EXERCISE INSTRUCTIONS » The entries below contain pictures. Write out only the lines from the line with "Präzision sind der" up to and including the line with "オンライン面接で知っておくべき鉄則とは？", exactly, without them.

RECORD EXTRACTS »
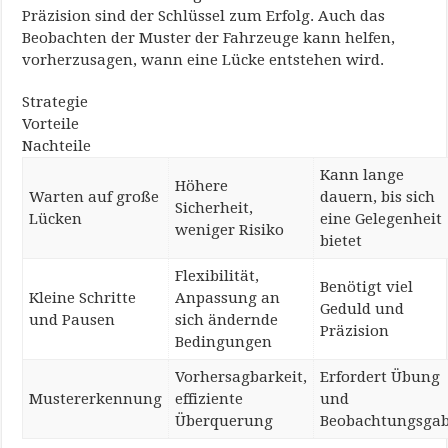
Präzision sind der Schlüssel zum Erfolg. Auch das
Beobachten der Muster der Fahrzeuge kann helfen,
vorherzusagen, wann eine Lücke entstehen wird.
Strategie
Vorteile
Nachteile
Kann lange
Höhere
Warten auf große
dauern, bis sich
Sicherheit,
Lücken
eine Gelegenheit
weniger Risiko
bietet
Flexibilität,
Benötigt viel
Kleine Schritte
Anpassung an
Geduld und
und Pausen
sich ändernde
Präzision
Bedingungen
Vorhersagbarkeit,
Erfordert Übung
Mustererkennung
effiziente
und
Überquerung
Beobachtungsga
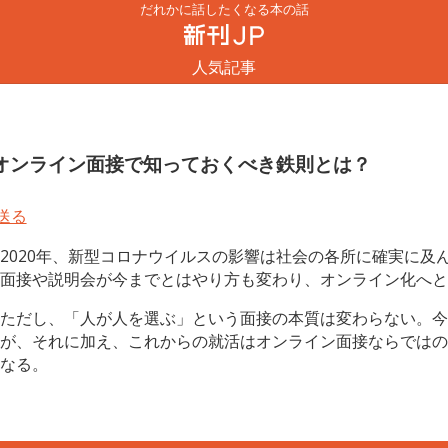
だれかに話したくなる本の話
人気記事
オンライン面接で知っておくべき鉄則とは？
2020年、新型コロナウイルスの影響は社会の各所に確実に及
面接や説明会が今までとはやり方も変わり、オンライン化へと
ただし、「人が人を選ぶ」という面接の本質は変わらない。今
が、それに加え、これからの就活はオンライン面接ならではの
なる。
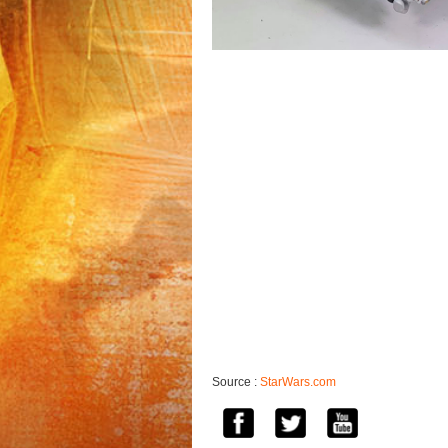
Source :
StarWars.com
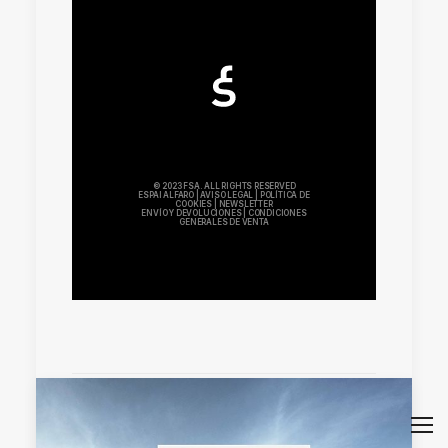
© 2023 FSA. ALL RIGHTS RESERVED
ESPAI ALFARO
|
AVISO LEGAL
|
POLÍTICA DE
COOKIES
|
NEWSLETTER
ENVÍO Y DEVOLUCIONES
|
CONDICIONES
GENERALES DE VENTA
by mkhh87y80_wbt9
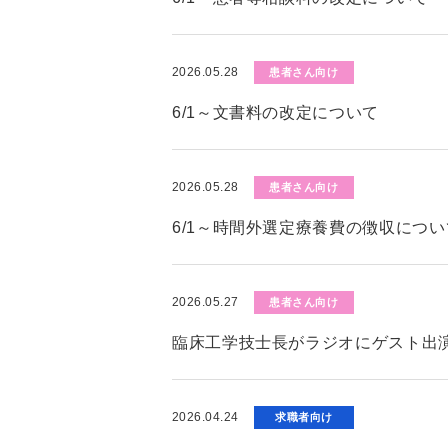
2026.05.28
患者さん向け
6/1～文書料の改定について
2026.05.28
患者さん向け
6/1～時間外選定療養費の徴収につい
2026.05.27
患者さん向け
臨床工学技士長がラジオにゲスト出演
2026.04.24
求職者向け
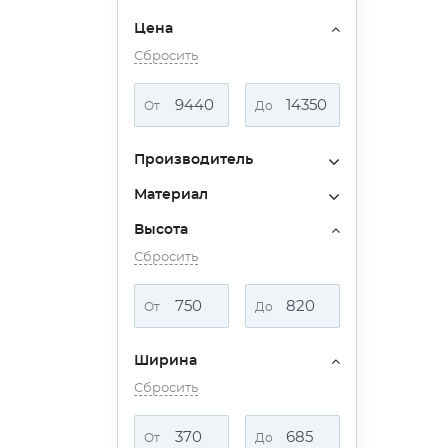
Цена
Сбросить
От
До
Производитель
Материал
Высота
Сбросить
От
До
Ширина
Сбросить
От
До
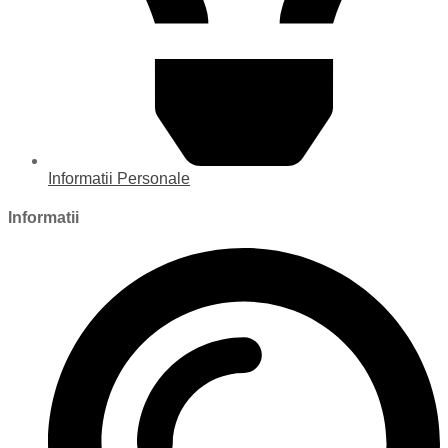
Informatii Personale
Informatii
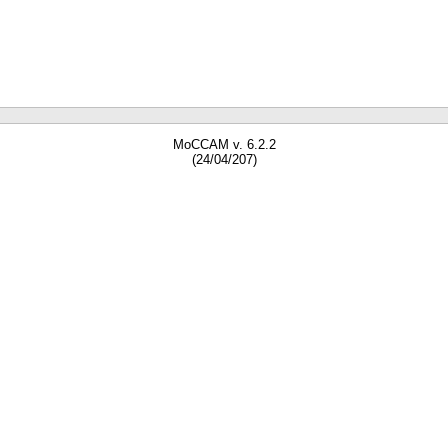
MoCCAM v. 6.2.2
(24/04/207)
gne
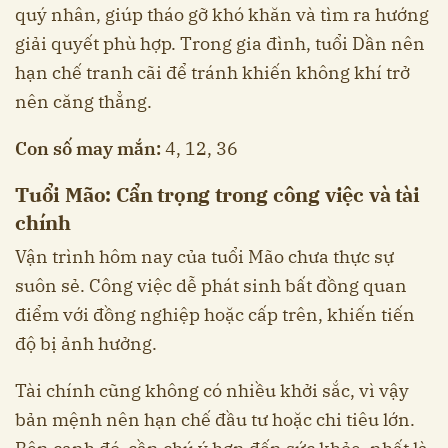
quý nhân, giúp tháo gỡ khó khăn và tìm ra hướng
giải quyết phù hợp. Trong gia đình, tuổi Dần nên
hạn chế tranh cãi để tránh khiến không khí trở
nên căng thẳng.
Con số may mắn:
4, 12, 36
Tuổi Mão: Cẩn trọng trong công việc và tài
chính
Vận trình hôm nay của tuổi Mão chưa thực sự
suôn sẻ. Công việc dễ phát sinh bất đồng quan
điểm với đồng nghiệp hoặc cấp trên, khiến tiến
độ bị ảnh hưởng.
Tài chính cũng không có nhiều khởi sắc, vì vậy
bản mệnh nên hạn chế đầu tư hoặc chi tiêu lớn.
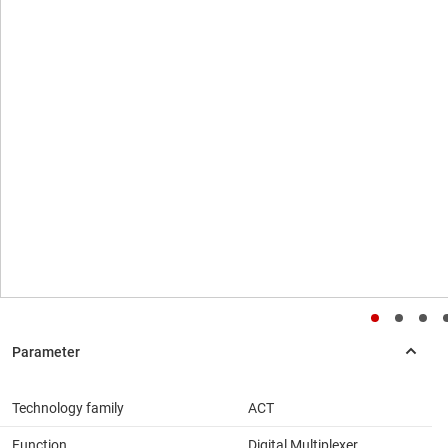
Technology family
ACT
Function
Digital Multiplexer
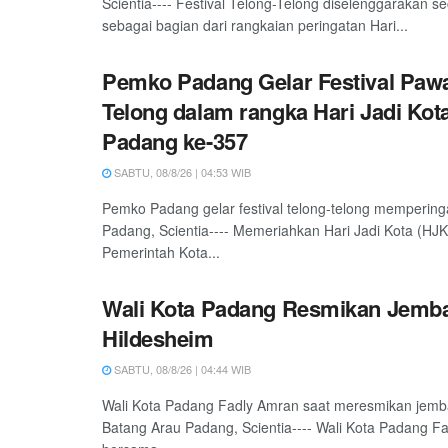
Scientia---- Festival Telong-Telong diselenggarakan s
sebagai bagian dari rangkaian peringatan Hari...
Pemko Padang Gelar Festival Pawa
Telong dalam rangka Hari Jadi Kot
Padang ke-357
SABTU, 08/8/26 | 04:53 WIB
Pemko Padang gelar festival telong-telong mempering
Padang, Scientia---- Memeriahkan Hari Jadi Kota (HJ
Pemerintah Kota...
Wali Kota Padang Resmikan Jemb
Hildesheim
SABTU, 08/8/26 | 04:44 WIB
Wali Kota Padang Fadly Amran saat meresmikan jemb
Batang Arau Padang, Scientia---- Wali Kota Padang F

==

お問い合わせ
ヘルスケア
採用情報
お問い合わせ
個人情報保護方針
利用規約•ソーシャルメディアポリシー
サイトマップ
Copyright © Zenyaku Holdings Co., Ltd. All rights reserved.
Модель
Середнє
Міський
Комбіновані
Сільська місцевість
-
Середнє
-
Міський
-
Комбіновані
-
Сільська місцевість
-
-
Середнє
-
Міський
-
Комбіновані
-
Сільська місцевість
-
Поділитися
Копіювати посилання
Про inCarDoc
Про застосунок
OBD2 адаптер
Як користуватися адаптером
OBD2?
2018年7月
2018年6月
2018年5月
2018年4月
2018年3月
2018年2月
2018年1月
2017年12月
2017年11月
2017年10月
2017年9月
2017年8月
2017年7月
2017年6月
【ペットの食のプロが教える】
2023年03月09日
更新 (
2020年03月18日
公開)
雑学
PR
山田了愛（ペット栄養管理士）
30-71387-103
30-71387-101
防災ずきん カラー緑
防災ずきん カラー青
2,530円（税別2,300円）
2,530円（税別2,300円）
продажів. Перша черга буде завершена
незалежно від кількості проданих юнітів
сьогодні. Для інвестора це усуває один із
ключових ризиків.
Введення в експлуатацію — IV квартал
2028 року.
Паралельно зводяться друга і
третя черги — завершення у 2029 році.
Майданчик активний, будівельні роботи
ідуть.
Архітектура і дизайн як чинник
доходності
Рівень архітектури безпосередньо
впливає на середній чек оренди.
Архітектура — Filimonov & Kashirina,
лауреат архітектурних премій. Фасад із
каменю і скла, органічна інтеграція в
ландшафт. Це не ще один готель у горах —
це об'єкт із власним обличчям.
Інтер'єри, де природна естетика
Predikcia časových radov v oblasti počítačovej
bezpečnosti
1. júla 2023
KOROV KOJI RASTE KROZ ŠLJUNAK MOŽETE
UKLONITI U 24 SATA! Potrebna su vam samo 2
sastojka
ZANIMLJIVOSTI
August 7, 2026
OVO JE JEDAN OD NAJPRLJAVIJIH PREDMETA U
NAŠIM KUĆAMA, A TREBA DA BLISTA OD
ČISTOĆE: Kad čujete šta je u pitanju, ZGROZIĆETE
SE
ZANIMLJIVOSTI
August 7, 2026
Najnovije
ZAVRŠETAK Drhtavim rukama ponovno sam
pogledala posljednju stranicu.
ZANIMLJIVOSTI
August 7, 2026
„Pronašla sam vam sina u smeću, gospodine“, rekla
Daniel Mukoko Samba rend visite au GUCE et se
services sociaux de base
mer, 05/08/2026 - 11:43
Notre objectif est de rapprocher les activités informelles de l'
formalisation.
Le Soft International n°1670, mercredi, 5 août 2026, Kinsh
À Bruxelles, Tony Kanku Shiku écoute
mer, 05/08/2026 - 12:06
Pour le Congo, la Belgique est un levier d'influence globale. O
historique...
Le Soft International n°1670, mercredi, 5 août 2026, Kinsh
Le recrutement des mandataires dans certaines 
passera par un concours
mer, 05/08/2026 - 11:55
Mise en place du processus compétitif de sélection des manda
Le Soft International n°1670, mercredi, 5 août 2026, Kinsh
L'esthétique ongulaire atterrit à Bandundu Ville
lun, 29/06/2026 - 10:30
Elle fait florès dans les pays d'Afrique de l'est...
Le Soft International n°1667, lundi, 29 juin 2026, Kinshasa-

* * *

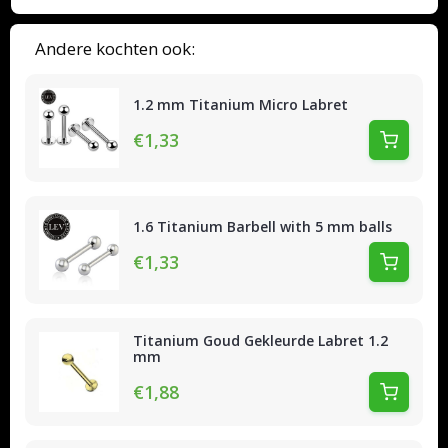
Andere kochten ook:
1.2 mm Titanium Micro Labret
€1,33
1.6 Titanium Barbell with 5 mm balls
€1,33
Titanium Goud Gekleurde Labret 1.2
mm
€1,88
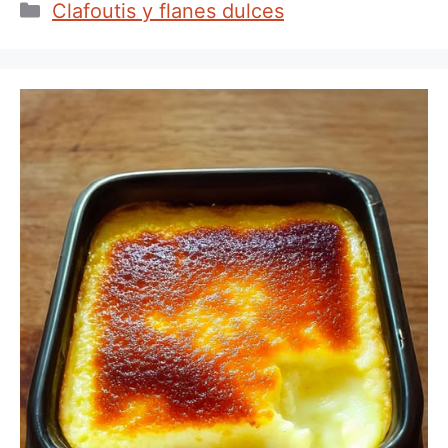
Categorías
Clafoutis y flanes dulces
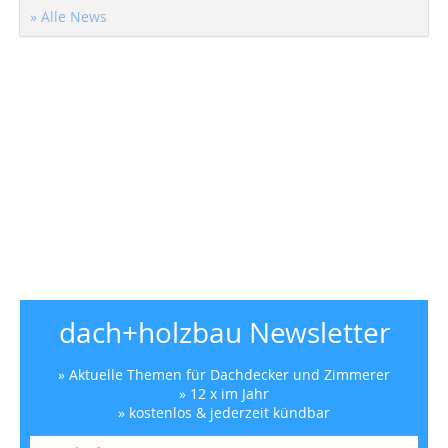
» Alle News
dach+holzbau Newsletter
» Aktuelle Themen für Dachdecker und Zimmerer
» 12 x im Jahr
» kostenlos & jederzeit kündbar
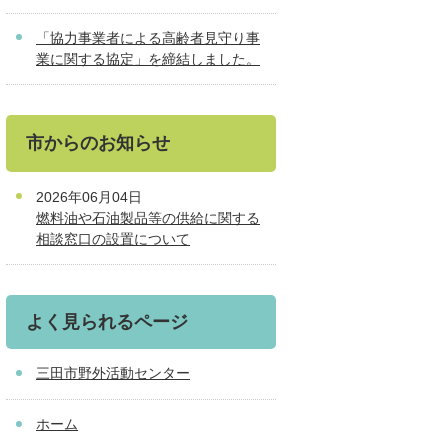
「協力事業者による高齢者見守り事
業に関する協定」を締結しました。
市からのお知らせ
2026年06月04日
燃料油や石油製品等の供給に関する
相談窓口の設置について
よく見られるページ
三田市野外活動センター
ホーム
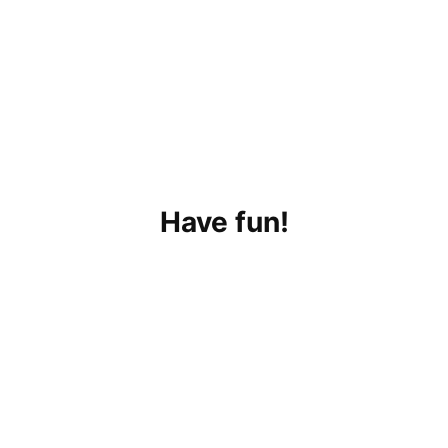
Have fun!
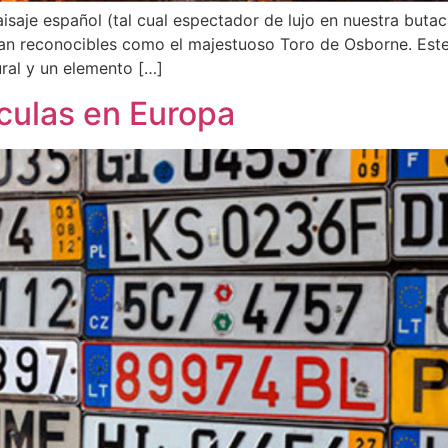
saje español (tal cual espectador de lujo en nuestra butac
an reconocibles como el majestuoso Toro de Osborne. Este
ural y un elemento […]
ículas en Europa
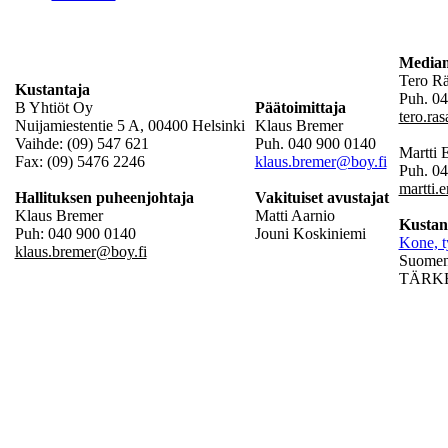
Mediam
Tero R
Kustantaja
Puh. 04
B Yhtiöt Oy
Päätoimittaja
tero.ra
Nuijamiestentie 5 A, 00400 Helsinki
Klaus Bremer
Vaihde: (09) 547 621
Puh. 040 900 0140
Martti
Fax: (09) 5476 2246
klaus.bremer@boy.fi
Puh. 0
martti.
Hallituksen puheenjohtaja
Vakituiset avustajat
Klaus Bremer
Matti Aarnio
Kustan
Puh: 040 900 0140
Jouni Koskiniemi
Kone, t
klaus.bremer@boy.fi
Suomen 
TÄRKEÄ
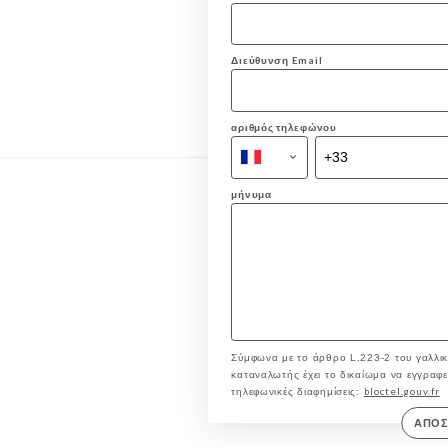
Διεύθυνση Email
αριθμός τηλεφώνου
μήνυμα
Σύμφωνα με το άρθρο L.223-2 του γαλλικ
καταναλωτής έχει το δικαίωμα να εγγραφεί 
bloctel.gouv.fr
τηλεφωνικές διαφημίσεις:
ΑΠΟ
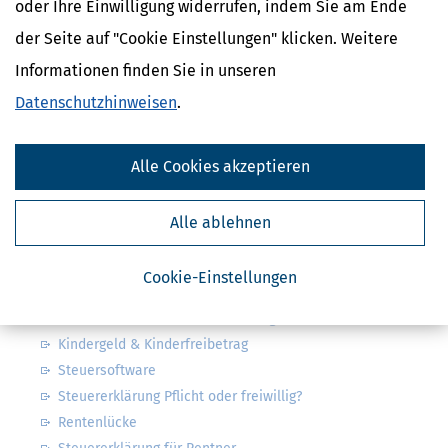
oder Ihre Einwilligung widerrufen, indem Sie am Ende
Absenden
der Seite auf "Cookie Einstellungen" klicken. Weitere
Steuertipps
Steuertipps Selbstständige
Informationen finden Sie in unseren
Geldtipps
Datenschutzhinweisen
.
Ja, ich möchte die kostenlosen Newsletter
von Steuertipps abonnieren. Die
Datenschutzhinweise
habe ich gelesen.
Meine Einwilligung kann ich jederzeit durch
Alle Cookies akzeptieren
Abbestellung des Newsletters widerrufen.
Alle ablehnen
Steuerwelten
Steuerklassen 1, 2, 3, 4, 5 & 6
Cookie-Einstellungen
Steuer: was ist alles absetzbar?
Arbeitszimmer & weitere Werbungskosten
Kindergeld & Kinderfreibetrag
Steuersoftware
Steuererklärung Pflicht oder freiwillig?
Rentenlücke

RESPONSE TO THE TASK »
Präzision sind der Schlüssel zum Erfolg. Auch das
Beobachten der Muster der Fahrzeuge kann helfen,
vorherzusagen, wann eine Lücke entstehen wird.
Strategie
Vorteile
Nachteile
Kann lange
Höhere
Warten auf große
dauern, bis sich
Sicherheit,
Lücken
eine Gelegenheit
weniger Risiko
bietet
Flexibilität,
Benötigt viel
Kleine Schritte
Anpassung an
Geduld und
und Pausen
sich ändernde
Präzision
Bedingungen
Vorhersagbarkeit,
Erfordert Übung
Mustererkennung
effiziente
und
Überquerung
Beobachtungsga
だれかに話したくなる本の話
人気記事
オンライン面接で知っておくべき鉄則とは？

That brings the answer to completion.